Joint bistatic low frequency airborne radar experiments
Publish date: 2011-12-31
Report number: FOI-R--3274--SE
Written in: English
The French-Swedish bilateral research project "Joint Bistatic Low Frequency Airborne Radar Experiments" is described and the main results summarised. The project has developed, tested and demonstrated bistatic synthetic aperture radar (SAR) operating in the VHF/UHF-band (222-460 MHz) with transmitter and receiver on two airborne platforms. The concept was first tested in France 2009 and then an extensive data collection was performed in Sweden 2010. The data collection in 2010 demonstrated for the first time that bistatic SAR images can be generated with similar quality as monostatic SAR images in the VHF/UHFband. The techniques developed to synchronise the radar systems worked successfully and images with nominal resolution were obtained.
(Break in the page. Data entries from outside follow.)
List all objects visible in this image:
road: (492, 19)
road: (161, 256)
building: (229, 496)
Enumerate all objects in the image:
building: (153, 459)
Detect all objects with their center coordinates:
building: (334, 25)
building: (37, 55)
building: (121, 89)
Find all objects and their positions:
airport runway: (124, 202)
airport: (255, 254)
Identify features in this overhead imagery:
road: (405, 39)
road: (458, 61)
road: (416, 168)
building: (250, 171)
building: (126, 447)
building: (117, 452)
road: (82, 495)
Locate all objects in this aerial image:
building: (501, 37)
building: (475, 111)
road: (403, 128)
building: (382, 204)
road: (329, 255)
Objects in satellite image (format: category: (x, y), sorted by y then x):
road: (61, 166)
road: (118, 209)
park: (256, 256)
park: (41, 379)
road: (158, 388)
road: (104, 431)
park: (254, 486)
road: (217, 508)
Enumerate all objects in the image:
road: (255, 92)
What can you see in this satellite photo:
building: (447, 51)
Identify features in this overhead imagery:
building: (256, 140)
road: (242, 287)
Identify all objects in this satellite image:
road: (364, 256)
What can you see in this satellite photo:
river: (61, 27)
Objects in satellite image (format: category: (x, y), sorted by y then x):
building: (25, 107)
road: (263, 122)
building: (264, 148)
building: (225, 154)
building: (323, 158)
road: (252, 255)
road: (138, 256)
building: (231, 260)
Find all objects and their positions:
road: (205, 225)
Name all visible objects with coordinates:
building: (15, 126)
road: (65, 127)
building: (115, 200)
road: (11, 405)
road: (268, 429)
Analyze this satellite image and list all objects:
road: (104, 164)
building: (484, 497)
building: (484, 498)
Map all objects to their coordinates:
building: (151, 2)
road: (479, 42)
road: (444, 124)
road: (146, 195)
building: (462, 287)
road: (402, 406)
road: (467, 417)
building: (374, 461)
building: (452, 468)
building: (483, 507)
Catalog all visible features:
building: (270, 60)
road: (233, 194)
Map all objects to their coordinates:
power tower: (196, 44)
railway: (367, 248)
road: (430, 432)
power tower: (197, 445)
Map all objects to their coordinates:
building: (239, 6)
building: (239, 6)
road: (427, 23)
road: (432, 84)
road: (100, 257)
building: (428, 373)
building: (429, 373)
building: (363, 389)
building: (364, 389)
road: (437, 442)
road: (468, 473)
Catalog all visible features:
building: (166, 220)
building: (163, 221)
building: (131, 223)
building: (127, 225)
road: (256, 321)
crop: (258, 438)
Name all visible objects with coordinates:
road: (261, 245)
The geometrical accuracy of the bistatic images is slightly inferior compared to the monostatic images which reduces change detection performance. The cause of this problem is not fully understood but it is likely due to residual phase drift between the radar systems. Most of the flights were conducted with the two aircraft flying side-by-side with the same velocity along parallel but offset tracks. Bistatic elevation angles between 0° ("quasi-monostatic") and 10° were realised in this manner. A few other geometries were also used, i.e. circular tracks, combinations of circular and straight tracks as well as parallel tracks with different speeds. The main test site of the experiment was the Swedish Army Combat School at Kvarn where targets were deployed in the open and concealed in forests. The site also included an area with buildings under construction. The second test site used was Remningstorp, west of the city of Skövde in Västra Götaland, which is a forest research park with an extensive data base of forest parameters. Results from both Kvarn and Remningstorp show that the bistatic images (horizontal polarisation) show a decrease of the forest clutter. The effect is more pronounced when the bistatic elevation angle increases and a suppression of up to 10 dB is observed. The concealed targets are less affected which means that the target-to-clutter ratio generally increases and hence detection performance. Results from the building complex in Kvarn show that penetration through nonmetallic roofs of buildings and imaging of building interiors are possible using VHF/UHF-band SAR.